__TEXT SHOWN__:

════════════════════

The negative demand shocks of the Great Recession in 2007–2008 and of Covid-19 in 2020 produced varying degrees of business disruptions across national economies. Three general labor market questions are addressed in relation to these two major events. First, how did the Great Recession impact hours per worker and employment? This is explored initially with a detailed discussion of hours and employment during demand shocks, together with a brief outline of interrelated changes in capital and capacity utilization. Related empirical evidence is provided for the UK and the US. Second, why did workers’ desired numbers of work hours during the Great Recession and its recovery phase stimulate a need to revise the measurement of unemployment? Third, during the Covid-19 pandemic, what were the approaches of various national support schemes designed to avoid job separations through earnings subsidies among financially threatened businesses? The benefits and costs of protecting jobs are compared to improving unemployment insurance support for unemployed workers.

Discussion of pros and cons

Figure 1 shows possible demand reactions of average working hours and employment to unexpected positive or negative temporary demand shocks. At a specific point in time, the employment input is referred to as the employment stock while average hours input is its per-period rate of utilization (e.g. over a working day). For the present, capital is treated as a fixed factor of production. The general objective is to meet given output demand at minimum labor cost. Output changes are assumed to be exogenous, that is, they are due to external influences.

════════════════════

__EXCERPTED DATA__:
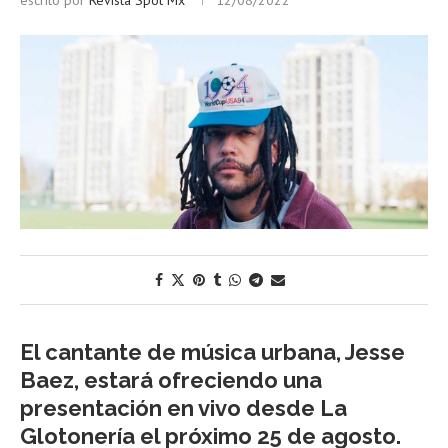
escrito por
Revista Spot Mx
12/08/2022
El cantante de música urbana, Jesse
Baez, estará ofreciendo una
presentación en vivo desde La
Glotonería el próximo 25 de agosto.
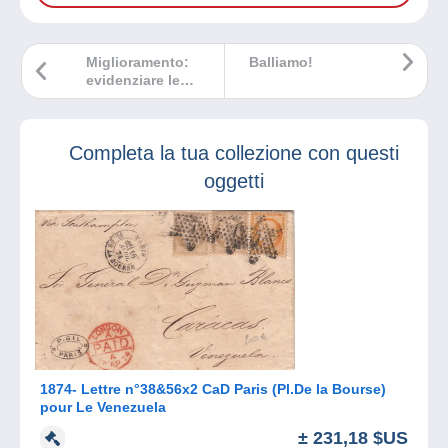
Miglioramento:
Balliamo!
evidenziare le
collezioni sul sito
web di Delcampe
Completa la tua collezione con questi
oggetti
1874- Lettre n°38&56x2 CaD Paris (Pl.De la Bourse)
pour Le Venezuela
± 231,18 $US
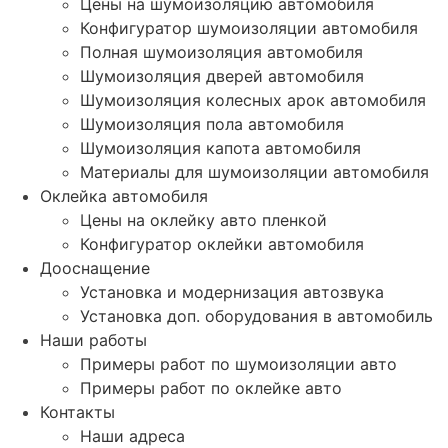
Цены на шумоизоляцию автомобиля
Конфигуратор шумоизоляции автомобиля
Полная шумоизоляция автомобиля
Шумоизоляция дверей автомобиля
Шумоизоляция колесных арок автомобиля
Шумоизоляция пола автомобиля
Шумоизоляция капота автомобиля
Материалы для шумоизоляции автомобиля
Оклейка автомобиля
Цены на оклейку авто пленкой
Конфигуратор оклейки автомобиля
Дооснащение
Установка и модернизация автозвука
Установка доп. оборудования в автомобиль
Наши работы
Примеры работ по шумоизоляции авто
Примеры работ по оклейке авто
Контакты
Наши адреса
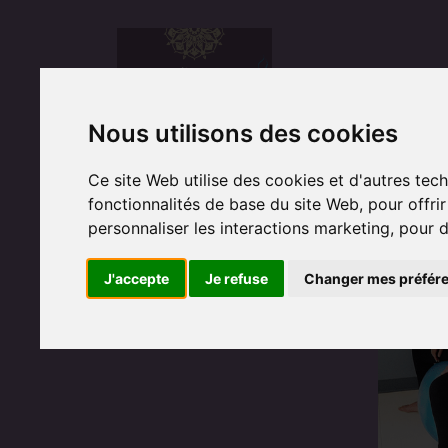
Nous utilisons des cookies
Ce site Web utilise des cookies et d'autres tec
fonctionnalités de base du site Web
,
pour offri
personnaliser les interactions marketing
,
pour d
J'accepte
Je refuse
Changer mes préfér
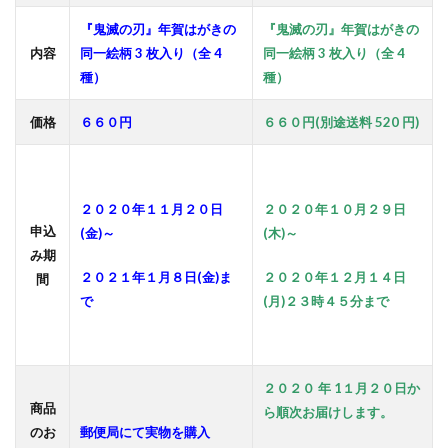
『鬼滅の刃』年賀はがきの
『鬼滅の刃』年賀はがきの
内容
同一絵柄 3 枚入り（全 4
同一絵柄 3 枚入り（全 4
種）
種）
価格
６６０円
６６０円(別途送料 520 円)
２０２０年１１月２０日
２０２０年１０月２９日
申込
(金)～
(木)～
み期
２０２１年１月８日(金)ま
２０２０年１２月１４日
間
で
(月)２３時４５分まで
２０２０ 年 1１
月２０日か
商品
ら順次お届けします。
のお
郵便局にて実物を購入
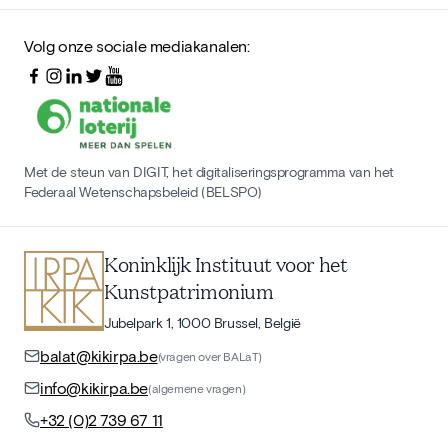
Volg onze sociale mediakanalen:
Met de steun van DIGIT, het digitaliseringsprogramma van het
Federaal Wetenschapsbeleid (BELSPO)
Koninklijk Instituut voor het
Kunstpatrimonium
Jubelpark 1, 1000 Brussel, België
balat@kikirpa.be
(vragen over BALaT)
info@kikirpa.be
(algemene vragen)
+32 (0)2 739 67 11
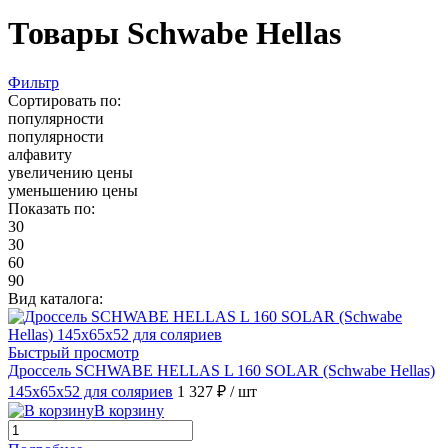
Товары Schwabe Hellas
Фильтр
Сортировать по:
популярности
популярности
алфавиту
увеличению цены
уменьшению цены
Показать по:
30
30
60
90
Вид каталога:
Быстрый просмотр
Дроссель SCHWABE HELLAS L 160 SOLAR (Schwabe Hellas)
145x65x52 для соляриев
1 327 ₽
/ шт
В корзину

════════════════════

__PROBLEM STATEMENT__:
Copy the passage on demand shocks and labor markets word for word, from "Discussion of pros" up to and including "to external influences.".

__RESULT OF THIS EXERCISE__:
Discussion of pros and cons

Figure 1 shows possible demand reactions of average working hours and employment to unexpected positive or negative temporary demand shocks. At a specific point in time, the employment input is referred to as the employment stock while average hours input is its per-period rate of utilization (e.g. over a working day). For the present, capital is treated as a fixed factor of production. The general objective is to meet given output demand at minimum labor cost. Output changes are assumed to be exogenous, that is, they are due to external influences.